Partial Volume Reduction by Interpolation with Reverse Diffusion

1Department of Biomedical Engineering, Case Western Reserve University, Cleveland, OH 44106, USA
2Department of Radiological Sciences, St. Jude Children's Research Hospital, Memphis, TN 38105, USA
3Department of Radiology, University Hospitals of Cleveland & Case Western Reserve University, Cleveland, OH 44106, USA

Received 16 August 2005; Revised 26 November 2005; Accepted 27 November 2005

Academic Editor: Guowei Wei

Copyright © 2006 Olivier Salvado et al. This is an open access article distributed under the Creative Commons Attribution License, which permits unrestricted use, distribution, and reproduction in any medium, provided the original work is properly cited.
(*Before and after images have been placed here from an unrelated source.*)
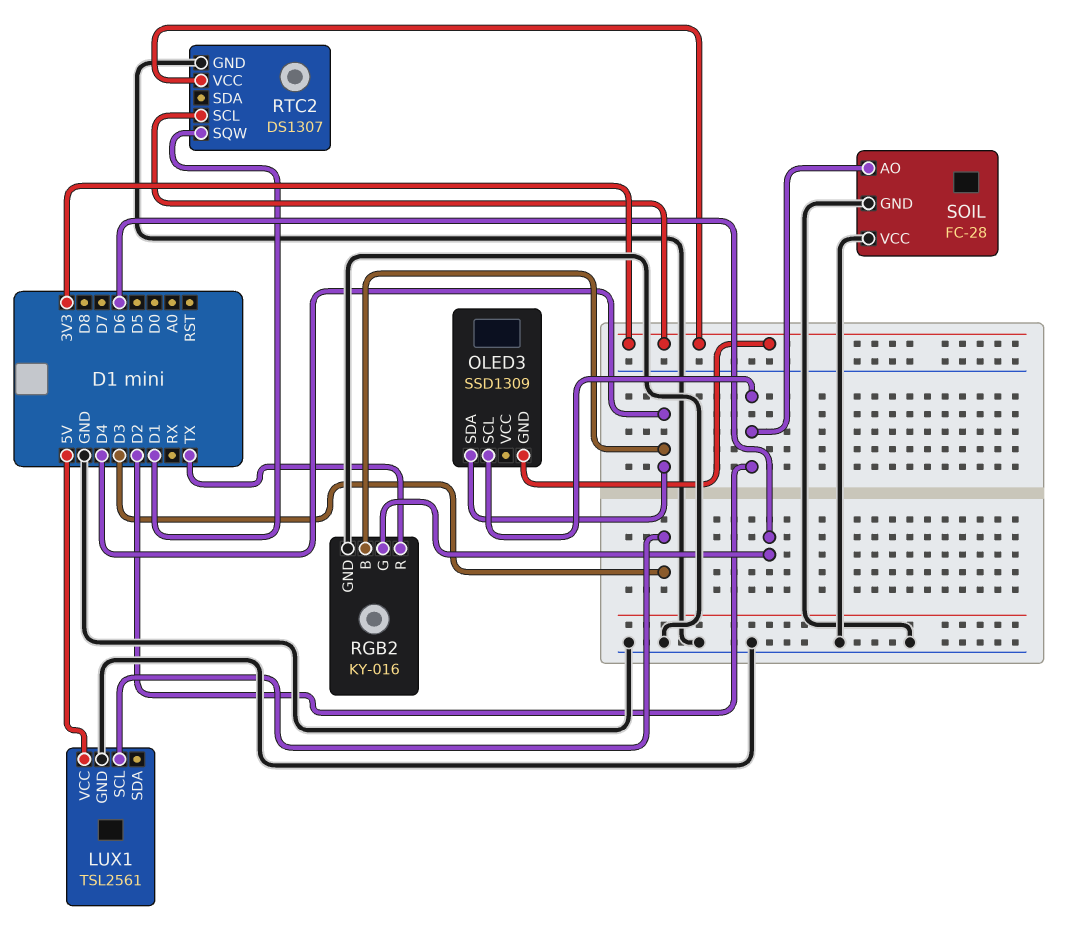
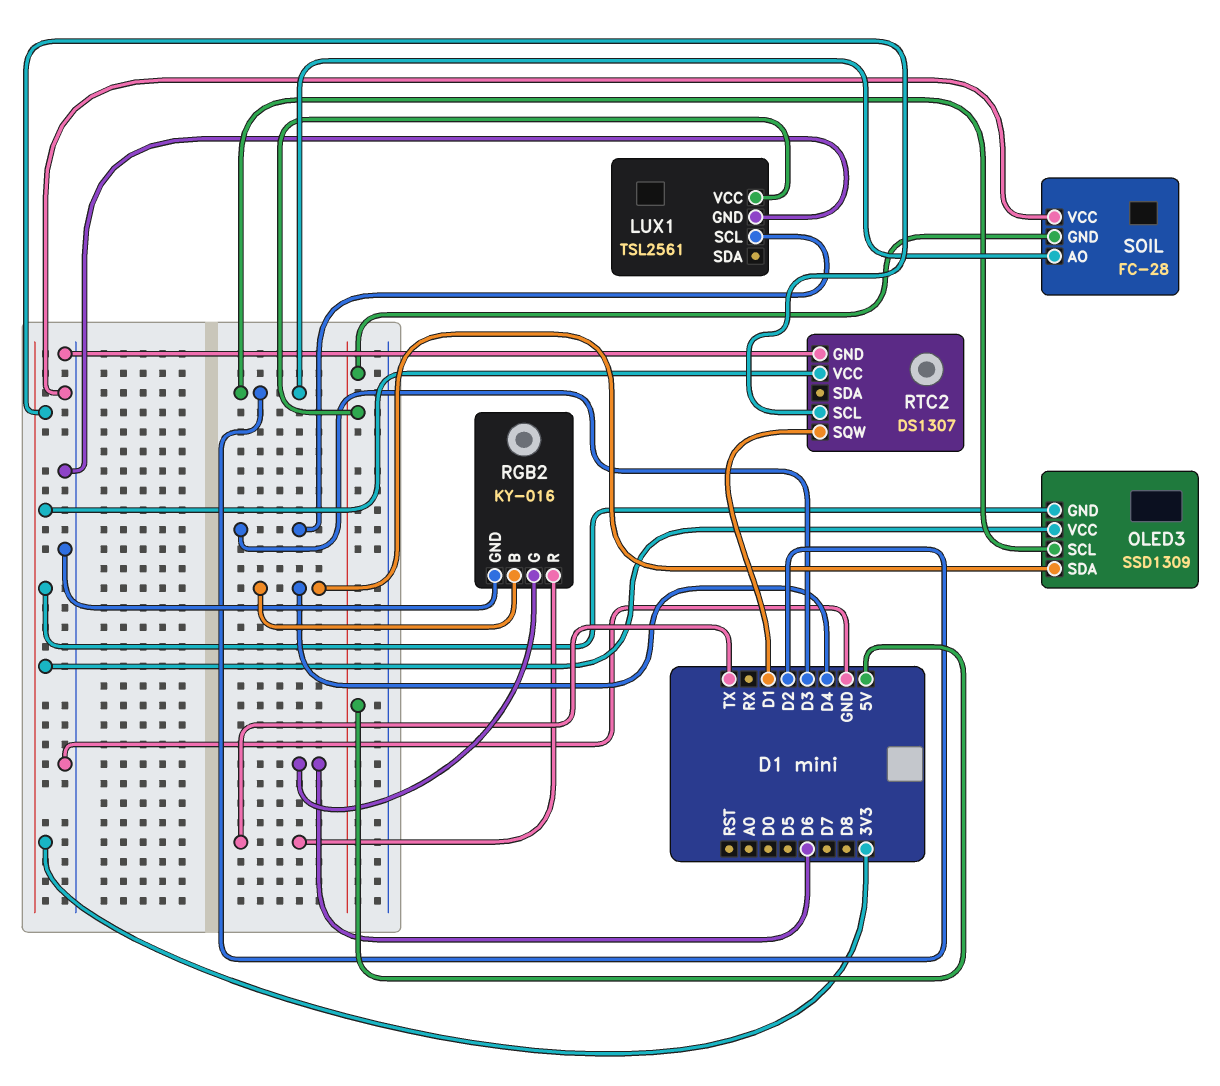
OLED3 pin VCC: none -> 3V3
SOIL pin GND: GND -> 5V

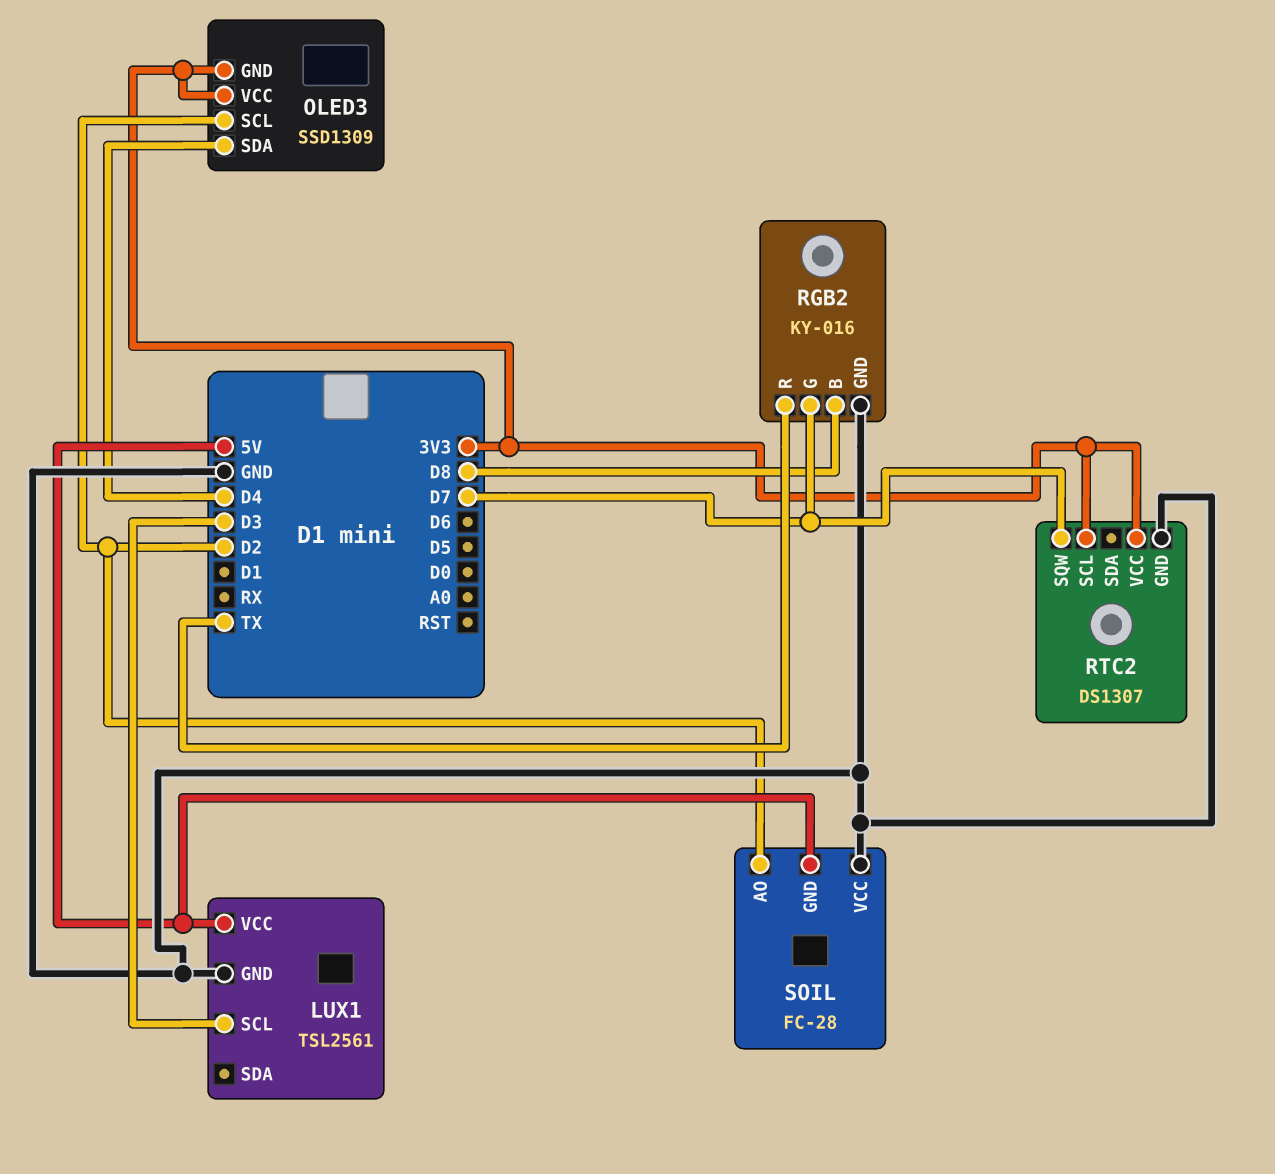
RGB2 pin B: D4 -> D8
RGB2 pin G: D6 -> D7
RTC2 pin SQW: D1 -> D7

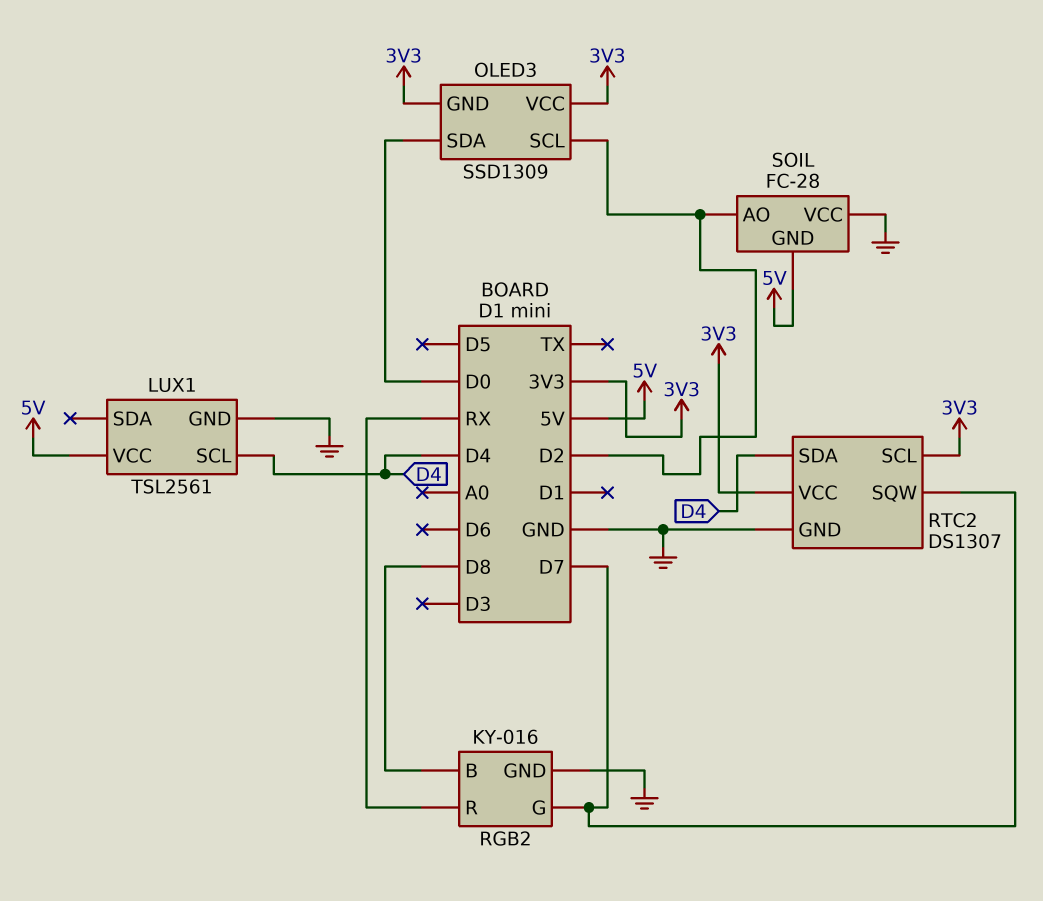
LUX1 pin SCL: D3 -> D4
OLED3 pin SDA: D4 -> D0
RGB2 pin R: TX -> RX
RTC2 pin SDA: none -> D4

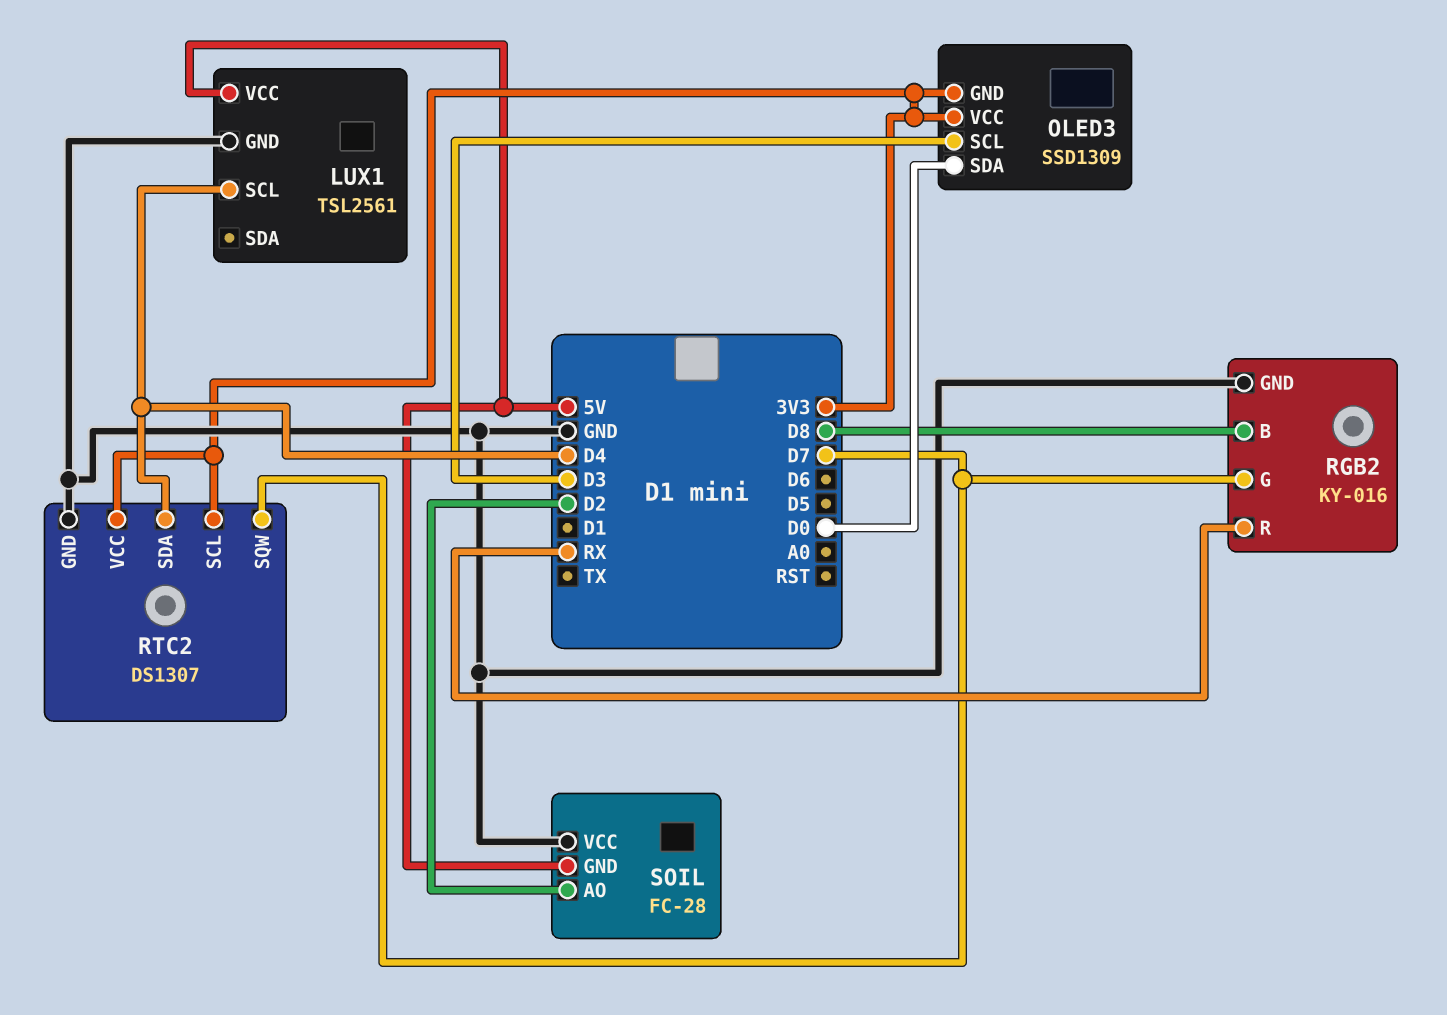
OLED3 pin SCL: D2 -> D3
Many medical images suffer from the partial volume effect where a boundary between two structures of interest falls in the midst of a voxel giving a signal value that is a mixture of the two. We propose a method to restore the ideal boundary by splitting a voxel into subvoxels and reapportioning the signal into the subvoxels. Each voxel is divided by nearest neighbor interpolation. The gray level of each subvoxel is considered as “material” able to move between subvoxels but not between voxels. A partial differential equation is written to allow the material to flow towards the highest gradient direction, creating a “reverse” diffusion process. Flow is subject to constraints that tend to create step edges. Material is conserved in the process thereby conserving signal. The method proceeds until the flow decreases to a low value. To test the method, synthetic images were downsampled to simulate the partial volume artifact and restored. Corrected images were remarkably closer both visually and quantitatively to the original images than those obtained from common interpolation methods: on simulated data standard deviation of the errors were 3.8%, 6.6%, and 7.1% of the dynamic range for the proposed method, bicubic, and bilinear interpolation, respectively. The method was relatively insensitive to noise. On gray level, scanned text, MRI physical phantom, and brain images, restored images processed with the new method were visually much closer to high-resolution counterparts than those obtained with common interpolation methods.